You are trying to replace steel so giving up quite a bit in material stiffness. You will need to get your "I & J" up to equal a smaller diameter steel bar. This can lead to size issues.
Built carbon bars for the factory Viper GTS cars several years ago. These where over 2" OD. Not an option on a street vehicle. Bar was manufactured by laying up uni-directional pre-preg carbon fiber over a bladder to the shape of the finished bar. This lay-up was mostly +/-45° through the center then some logitudinal fiber in the return ends. Once lay-up, placed in a female cavity mold, clamped in a heated press then the bladder was pressurized to consolidate the laminate against the mold walls. Worked great but was slow and expensive to build.
Hope this helps,
Steve
RE: Composite Sway-Bar Design and Manufacturing
Usually when I have had to design ARB's (american: swaybars), I have had to iterate with mmaterial, motion ratio's, wall thicknesses, diameters and lengths of the bar.
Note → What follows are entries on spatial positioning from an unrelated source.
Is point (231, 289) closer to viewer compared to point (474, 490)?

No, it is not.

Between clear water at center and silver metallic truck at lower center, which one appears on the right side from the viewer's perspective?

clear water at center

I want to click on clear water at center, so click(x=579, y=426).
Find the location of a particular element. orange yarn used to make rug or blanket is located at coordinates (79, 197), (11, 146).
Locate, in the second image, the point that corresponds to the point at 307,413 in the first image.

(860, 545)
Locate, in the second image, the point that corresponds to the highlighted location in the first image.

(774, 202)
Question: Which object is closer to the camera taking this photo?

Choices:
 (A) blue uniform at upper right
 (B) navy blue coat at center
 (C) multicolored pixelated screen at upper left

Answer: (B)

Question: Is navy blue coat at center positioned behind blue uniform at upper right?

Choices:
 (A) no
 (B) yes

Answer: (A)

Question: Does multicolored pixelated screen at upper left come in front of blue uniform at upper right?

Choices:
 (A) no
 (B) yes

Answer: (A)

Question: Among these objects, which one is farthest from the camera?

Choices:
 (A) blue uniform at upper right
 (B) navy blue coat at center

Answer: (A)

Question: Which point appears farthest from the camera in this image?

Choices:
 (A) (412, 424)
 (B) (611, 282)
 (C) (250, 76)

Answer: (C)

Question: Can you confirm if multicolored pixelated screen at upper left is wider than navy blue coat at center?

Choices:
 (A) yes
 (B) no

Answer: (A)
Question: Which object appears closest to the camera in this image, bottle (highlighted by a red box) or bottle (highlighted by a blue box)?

I try to achieve a desired stiffness at the wheel from the ARB, with the restriction that the wheel movement is finite. With this you play around with the dimensions and materials to make sure you have the desired stiffness without yielding the metal.
If you are looking for a straight swap, I think you may find it hard to get the ARB soft enough. i.e. generally a metal ARB will twist through a large angle with it's motion ratio to the wheel, and also the wheel generally tends to go through a large movement, even on open wheelers.